Soudain, je me suis sentie ridicule. Qu'est-ce que je faisais là, à jouer la méchante de service ? J'avais une mission, une mission stupide, et je venais de créer une scène en public.

Antoine a finalement parlé. Sa voix était basse, menaçante.

"Qu'est-ce que tu fais ici, Amélie ?"

Je me suis tournée vers lui, levant un sourcil.

"Je travaille, Antoine. Comme tout le monde. Tu ne croyais tout de même pas que j'allais passer le reste de ma vie à siroter des cocktails ?"

Il n'a pas répondu. Il s'est contenté de me fixer, et dans ses yeux, j'ai vu un abîme de colère. J'ai senti un frisson me parcourir. Ce n'était plus l'homme que j'avais connu. C'était un étranger, un homme dangereux.

Et j'étais là pour "réparer" sa vie amoureuse. Le Système avait vraiment un sens de l'humour macabre.

La tension était si forte qu'on aurait pu la couper au couteau. Marc, sentant que la situation pouvait dégénérer, a posé une main sur mon bras.

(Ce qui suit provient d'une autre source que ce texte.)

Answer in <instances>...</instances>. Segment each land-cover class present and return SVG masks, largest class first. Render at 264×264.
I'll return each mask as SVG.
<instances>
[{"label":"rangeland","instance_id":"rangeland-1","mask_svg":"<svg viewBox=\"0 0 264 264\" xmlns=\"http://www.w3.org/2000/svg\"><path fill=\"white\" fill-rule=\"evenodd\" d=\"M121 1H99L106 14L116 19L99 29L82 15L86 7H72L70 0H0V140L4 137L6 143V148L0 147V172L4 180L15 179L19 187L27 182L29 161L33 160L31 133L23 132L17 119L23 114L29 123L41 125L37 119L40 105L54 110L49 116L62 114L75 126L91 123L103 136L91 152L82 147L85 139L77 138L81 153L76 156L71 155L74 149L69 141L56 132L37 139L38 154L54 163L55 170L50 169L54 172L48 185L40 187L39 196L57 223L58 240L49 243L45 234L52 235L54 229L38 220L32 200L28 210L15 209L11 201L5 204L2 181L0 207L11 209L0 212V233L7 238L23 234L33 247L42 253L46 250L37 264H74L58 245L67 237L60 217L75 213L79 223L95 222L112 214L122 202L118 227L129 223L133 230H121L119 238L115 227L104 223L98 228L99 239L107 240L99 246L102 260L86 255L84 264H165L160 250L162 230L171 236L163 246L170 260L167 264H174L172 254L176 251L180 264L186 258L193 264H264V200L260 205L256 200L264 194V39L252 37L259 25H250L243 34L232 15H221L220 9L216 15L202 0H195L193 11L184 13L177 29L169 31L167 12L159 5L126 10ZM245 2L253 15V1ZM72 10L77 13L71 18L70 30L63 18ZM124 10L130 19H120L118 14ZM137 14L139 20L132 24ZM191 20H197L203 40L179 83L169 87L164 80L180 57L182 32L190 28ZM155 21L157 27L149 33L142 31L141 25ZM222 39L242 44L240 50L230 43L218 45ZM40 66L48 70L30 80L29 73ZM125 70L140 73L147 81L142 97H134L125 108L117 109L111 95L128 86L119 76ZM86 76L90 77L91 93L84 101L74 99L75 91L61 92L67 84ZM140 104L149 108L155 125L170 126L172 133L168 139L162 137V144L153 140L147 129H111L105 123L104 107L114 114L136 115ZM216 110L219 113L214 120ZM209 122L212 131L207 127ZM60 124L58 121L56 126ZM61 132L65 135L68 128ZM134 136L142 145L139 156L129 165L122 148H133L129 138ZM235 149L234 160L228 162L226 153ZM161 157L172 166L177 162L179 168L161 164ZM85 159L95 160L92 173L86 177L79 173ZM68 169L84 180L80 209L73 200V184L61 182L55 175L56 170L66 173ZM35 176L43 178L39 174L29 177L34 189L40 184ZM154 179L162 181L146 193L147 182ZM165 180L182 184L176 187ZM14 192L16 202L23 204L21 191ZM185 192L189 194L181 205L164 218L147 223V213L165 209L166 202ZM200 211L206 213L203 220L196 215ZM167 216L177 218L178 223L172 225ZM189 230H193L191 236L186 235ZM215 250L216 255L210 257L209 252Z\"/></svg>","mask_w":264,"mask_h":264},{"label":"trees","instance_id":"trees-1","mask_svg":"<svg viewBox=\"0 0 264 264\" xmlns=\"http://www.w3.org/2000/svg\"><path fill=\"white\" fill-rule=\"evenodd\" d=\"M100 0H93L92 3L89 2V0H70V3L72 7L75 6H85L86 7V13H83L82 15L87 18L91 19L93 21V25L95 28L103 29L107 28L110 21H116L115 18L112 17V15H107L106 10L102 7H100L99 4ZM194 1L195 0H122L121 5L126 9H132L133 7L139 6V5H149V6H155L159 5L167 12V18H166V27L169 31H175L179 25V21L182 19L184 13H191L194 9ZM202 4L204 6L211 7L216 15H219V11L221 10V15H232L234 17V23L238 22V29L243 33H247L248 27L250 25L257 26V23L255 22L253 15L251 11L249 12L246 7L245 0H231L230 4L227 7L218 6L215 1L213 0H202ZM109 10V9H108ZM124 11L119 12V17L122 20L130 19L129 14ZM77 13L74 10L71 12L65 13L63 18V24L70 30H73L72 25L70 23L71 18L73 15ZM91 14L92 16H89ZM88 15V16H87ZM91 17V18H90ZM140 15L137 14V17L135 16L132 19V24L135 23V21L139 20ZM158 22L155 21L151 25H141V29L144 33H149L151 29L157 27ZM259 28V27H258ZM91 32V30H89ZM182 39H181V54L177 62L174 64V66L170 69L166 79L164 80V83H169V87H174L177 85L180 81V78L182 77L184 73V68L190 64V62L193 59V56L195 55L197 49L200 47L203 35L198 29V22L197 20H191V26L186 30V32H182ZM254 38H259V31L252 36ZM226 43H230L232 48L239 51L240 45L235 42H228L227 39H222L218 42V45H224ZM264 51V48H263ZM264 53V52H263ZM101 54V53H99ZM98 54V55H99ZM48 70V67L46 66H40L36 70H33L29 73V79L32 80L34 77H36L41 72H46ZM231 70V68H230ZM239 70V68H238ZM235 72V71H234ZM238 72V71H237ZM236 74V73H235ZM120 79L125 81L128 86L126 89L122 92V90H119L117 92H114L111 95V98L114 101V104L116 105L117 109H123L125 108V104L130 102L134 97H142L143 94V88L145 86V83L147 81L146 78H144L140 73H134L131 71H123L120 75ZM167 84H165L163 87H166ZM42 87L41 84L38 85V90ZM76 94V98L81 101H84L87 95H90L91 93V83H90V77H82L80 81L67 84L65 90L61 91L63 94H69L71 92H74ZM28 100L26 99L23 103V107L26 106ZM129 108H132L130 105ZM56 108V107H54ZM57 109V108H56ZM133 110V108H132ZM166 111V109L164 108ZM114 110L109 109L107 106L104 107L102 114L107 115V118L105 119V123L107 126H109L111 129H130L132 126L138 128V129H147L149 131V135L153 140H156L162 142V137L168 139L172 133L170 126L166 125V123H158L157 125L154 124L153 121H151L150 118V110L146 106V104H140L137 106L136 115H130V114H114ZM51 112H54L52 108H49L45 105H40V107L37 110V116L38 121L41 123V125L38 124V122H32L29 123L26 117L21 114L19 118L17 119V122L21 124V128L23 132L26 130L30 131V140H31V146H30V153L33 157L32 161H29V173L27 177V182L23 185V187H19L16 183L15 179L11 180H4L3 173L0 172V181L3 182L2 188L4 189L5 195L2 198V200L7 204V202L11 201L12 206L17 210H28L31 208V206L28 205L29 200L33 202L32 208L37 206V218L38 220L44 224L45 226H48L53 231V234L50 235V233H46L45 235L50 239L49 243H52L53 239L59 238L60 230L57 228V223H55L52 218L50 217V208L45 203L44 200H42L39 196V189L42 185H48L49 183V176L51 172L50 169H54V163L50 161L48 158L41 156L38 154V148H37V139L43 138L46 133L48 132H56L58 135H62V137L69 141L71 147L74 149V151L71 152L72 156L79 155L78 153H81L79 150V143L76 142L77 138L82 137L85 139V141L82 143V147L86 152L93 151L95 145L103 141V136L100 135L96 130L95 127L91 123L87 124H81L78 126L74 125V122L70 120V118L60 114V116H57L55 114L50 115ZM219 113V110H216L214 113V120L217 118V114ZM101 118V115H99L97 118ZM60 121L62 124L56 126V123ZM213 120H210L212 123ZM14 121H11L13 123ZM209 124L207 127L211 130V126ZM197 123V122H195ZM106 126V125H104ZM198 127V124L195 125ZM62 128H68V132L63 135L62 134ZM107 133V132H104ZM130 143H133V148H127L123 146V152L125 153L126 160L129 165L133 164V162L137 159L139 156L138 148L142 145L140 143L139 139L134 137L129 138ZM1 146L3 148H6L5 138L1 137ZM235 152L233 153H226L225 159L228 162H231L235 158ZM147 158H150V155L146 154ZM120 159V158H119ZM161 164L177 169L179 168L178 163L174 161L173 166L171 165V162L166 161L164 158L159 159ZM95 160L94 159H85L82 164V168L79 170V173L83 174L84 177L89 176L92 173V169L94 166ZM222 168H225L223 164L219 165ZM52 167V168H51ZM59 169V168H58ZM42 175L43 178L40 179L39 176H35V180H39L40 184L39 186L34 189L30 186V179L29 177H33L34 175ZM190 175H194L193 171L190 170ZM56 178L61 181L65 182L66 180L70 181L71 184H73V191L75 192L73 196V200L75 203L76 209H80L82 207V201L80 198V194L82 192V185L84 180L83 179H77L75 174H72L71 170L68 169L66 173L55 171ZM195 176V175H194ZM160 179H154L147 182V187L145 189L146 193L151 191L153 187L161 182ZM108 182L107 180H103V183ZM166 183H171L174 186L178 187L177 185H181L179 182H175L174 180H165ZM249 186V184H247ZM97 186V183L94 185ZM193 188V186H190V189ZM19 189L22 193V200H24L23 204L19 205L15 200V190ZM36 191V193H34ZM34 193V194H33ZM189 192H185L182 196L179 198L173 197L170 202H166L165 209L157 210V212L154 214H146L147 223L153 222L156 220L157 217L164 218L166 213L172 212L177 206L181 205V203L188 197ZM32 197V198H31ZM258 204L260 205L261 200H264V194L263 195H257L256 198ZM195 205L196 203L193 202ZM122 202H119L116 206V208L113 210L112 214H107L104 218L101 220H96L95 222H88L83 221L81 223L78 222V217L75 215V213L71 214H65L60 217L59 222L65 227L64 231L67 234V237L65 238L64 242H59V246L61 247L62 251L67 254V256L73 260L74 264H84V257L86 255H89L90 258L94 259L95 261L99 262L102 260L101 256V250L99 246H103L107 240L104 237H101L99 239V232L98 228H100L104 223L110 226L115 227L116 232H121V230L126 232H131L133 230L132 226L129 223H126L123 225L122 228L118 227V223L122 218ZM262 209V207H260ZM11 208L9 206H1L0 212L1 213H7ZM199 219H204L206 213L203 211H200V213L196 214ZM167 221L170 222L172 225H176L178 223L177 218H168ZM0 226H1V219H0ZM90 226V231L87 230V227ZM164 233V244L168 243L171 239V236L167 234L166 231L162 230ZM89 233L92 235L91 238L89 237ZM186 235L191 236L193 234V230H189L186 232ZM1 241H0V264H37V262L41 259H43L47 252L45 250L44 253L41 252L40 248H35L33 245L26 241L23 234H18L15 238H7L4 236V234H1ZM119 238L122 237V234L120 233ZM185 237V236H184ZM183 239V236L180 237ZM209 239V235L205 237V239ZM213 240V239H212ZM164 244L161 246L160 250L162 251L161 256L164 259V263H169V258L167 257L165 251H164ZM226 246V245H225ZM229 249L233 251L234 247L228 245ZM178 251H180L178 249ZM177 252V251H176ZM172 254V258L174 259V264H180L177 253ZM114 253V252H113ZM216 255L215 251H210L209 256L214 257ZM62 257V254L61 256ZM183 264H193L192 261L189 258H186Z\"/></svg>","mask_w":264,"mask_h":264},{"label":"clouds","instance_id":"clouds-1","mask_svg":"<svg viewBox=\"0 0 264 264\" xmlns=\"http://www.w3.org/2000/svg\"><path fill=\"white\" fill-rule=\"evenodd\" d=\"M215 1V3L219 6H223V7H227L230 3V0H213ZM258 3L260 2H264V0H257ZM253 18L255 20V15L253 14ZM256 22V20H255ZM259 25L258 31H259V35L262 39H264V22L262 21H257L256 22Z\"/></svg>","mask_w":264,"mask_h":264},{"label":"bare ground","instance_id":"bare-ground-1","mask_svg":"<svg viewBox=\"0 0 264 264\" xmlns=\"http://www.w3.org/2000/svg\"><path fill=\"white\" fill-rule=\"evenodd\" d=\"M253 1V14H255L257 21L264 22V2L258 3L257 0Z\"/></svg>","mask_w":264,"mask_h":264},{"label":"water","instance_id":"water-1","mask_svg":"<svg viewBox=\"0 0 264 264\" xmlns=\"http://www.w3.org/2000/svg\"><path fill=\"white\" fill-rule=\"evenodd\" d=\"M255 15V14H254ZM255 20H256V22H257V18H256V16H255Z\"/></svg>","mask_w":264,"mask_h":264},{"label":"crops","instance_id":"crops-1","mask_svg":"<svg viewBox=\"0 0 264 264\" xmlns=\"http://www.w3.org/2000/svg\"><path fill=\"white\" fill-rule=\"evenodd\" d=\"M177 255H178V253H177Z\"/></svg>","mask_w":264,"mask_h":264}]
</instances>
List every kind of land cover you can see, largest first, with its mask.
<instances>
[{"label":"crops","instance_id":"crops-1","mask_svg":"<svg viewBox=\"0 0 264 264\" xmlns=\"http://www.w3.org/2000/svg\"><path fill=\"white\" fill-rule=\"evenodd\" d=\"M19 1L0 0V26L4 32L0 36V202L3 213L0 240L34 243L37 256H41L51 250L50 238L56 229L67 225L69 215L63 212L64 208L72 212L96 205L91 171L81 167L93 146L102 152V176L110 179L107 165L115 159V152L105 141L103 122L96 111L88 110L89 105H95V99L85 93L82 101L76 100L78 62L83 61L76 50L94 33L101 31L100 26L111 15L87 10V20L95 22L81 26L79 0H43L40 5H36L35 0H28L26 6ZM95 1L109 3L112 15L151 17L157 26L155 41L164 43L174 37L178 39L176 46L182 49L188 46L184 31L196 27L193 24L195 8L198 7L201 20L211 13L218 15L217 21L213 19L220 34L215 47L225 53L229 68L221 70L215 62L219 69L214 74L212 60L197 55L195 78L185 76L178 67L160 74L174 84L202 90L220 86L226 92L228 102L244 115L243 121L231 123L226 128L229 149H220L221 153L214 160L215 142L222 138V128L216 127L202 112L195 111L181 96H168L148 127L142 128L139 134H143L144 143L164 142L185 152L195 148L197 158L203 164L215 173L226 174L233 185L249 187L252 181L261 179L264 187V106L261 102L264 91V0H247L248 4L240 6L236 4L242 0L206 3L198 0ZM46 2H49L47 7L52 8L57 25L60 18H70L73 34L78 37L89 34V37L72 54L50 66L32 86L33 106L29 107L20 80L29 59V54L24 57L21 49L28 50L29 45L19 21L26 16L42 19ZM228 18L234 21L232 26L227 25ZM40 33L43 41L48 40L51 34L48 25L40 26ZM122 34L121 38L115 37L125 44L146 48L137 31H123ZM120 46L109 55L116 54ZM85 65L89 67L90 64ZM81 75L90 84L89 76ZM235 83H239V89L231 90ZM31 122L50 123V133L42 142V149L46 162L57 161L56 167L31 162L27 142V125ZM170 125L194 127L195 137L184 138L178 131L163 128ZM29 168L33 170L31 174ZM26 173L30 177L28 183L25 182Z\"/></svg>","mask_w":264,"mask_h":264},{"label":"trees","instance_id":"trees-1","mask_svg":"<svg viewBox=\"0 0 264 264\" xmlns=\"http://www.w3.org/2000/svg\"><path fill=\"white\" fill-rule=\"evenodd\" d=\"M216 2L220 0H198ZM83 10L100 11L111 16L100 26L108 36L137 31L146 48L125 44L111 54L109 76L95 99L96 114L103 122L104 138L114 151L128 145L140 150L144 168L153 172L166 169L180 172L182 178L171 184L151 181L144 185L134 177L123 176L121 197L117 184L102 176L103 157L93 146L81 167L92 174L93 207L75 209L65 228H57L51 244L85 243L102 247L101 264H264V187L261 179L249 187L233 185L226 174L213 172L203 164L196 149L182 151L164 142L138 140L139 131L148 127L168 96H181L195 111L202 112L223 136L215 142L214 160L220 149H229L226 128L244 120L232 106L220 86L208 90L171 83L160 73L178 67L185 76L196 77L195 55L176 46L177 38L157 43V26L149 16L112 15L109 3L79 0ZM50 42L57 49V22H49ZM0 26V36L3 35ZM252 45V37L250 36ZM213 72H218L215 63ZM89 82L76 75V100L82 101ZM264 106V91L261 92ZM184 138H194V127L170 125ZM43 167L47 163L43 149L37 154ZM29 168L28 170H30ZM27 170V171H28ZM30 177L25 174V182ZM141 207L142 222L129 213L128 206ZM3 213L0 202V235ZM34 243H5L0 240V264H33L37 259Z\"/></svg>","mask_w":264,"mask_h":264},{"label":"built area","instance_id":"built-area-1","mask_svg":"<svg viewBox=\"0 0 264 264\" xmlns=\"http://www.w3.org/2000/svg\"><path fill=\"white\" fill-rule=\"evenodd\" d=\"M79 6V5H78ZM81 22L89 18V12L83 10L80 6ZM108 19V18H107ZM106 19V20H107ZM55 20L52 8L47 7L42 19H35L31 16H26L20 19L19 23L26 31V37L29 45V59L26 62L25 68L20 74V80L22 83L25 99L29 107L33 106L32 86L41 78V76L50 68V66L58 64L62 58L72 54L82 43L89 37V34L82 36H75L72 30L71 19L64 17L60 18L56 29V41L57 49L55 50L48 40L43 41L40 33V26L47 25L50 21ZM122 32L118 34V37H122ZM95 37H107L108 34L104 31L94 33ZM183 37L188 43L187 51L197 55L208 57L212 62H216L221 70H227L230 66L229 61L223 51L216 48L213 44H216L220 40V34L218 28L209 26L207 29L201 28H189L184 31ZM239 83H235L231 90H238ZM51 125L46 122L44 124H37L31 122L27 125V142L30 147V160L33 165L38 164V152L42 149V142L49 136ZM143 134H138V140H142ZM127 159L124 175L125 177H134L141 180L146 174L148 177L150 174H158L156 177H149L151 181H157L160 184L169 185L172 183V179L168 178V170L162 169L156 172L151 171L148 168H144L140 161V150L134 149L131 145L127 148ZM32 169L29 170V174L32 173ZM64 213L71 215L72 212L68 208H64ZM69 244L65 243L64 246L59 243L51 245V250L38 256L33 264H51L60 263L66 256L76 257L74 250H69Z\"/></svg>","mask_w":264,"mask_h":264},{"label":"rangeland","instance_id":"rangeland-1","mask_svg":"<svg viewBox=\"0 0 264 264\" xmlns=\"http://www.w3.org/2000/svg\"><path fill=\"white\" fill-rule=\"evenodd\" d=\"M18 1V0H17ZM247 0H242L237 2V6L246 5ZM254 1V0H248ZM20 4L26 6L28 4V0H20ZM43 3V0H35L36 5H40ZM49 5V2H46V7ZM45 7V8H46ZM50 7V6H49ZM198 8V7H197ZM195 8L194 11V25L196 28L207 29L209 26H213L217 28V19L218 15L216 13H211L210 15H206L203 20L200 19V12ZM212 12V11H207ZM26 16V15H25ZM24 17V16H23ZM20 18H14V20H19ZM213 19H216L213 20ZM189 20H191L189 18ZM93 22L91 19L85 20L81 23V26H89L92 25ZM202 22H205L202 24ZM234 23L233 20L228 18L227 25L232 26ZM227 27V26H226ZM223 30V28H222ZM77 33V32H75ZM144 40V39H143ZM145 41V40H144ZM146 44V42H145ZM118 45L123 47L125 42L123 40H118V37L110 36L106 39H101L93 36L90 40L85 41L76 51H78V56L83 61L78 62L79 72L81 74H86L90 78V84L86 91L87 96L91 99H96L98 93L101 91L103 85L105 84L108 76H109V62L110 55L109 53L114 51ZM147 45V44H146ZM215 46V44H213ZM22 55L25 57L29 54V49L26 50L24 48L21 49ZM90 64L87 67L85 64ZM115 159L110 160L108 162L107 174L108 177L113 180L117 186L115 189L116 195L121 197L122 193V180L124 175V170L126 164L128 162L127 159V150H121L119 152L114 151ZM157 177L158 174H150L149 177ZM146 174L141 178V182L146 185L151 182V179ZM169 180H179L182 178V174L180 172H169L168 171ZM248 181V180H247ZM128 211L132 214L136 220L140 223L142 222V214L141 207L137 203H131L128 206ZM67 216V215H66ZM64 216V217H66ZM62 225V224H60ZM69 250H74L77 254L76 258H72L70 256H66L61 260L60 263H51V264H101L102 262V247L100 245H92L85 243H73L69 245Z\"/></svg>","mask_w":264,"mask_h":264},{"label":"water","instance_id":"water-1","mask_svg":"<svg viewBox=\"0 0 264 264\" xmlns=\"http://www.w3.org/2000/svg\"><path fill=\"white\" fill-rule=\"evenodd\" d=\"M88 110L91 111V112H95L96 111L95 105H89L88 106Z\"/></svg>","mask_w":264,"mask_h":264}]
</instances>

"Allons, Amélie, laissons-les tranquilles. Nous avons d'autres personnes à saluer."

J'ai jeté un dernier regard à Antoine, puis je suis partie avec Marc. En m'éloignant, j'ai entendu Chloé murmurer à Antoine, sa voix tremblante de fureur :

"Comment ose-t-elle revenir ?"

Bonne question.

Plus tard dans la soirée, je suis allée aux toilettes pour me rafraîchir. En sortant, je suis tombée nez à nez avec Chloé. Elle m'attendait.

"Qu'est-ce que vous voulez ?" m'a-t-elle demandé, sa voix dure, sans la moindre trace de son innocence de façade.

"Moi ? Rien du tout. Je suis juste venue saluer de vieilles connaissances."

"Ne jouez pas à ça avec moi. Je sais qui vous êtes. Je sais ce que vous avez fait à Antoine."

Je me suis approchée d'elle, un sourire aux lèvres.

"Et alors ? C'est du passé. Il a l'air de s'en être bien remis, avec vous à son bras."

Elle a serré les poings.

"Ne vous approchez plus de lui. Vous entendez ? Restez loin de nous."

Soudain, elle m'a giflée. La claque a résonné dans le couloir silencieux.

Ma joue me brûlait. J'ai ri. Un rire sec, sans joie.

"Voilà donc la vraie Chloé Martin," ai-je dit. "Pas si sainte que ça, finalement."